Проезжали Нижним и другие более крупные величины и по тому времени, и для всех эпох развития русской литературы.
Пушкин, отправляясь в Болдино (в моем, Лукояновском уезде), живал в Нижнем, но это было еще до моего рождения. Дядя П.П.Григорьев любил передавать мне разговор Пушкина с тогдашней губернаторшей, Бутурлиной, мужем которой, Михаилом Петровичем, меня всегда дразнили и пугали, когда он приезжал к нам с визитом. А дразнили тем, что я был ребенком такой же "курносый", как и он.
Не могу подтвердить точность пересказа одной из шуточных тирад Пушкина; но разговор его с губернаторшей, в редакции дяди, остался у меня в памяти очень отчетливо.
Это было в холерный год.
-- Что же вы делали в деревне, Александр Сергеевич? -- спрашивала Бутурлина. -- Скучали?
-- Некогда было, Анна Петровна. Я даже говорил проповеди.
-- Проповеди?
-- Да, в церкви, с амвона. По случаю холеры.

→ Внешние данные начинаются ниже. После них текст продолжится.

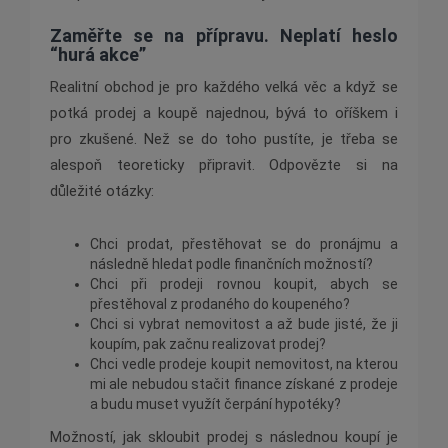
Zaměřte se na přípravu. Neplatí heslo
“hurá akce”
Realitní obchod je pro každého velká věc a když se
potká prodej a koupě najednou, bývá to oříškem i
pro zkušené. Než se do toho pustíte, je třeba se
alespoň teoreticky připravit. Odpovězte si na
důležité otázky:
Chci prodat, přestěhovat se do pronájmu a
následně hledat podle finančních možností?
Chci při prodeji rovnou koupit, abych se
přestěhoval z prodaného do koupeného?
Chci si vybrat nemovitost a až bude jisté, že ji
koupím, pak začnu realizovat prodej?
Chci vedle prodeje koupit nemovitost, na kterou
mi ale nebudou stačit finance získané z prodeje
a budu muset využít čerpání hypotéky?
Možností, jak skloubit prodej s následnou koupí je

Увещевал их. "И холера послана вам, братцы, оттого, что вы оброка не платите, пьянствуете. А если вы будете продолжать так же, то вас будут сечь. Аминь!"

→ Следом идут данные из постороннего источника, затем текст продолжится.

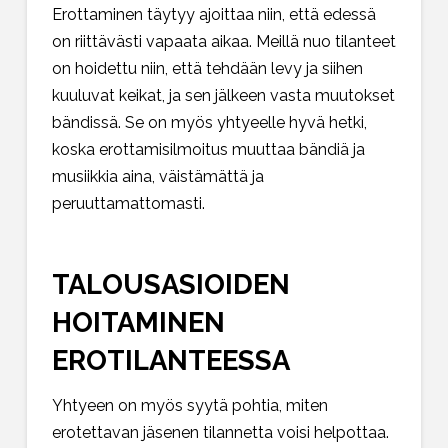
Erottaminen täytyy ajoittaa niin, että edessä
on riittävästi vapaata aikaa. Meillä nuo tilanteet
on hoidettu niin, että tehdään levy ja siihen
kuuluvat keikat, ja sen jälkeen vasta muutokset
bändissä. Se on myös yhtyeelle hyvä hetki,
koska erottamisilmoitus muuttaa bändiä ja
musiikkia aina, väistämättä ja
peruuttamattomasti.
TALOUSASIOIDEN
HOITAMINEN
EROTILANTEESSA
Yhtyeen on myös syytä pohtia, miten
erotettavan jäsenen tilannetta voisi helpottaa.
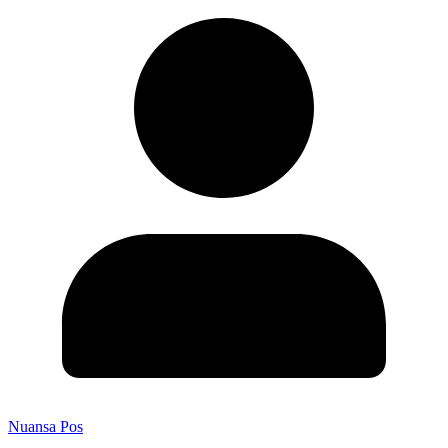
Nuansa Pos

К Пушкину старшее поколение относилось так, как вся грамотная Россия стала смотреть на него после московского торжества открытия памятника и к столетию. Конечно, менее литературно, но с высоким почтением и нежностью. Мы, когда подрастали, зачитывались Лермонтовым, и Пушкин, особенно антологический, уже мало на нас действовал. Спор между товарищами в моем романе более или менее "создан" мною, но в верных мотивах. И в нем тетка Телепнева пушкинистка, а музыкант Горшков -- лермонтист.
На поколении наших отцов можно бы было видеть (только мы тогда в это не вникали), как Пушкин воспитал во всех, кто его читал, поэтическое чувство и возбуждал потребность в утехах изящного творчества. Русская жизнь в "Онегине", в "Капитанской дочке", в "Борисе" впервые воспринималась как предмет эстетического любования, затрагивая самые коренные расовые и бытовые черты.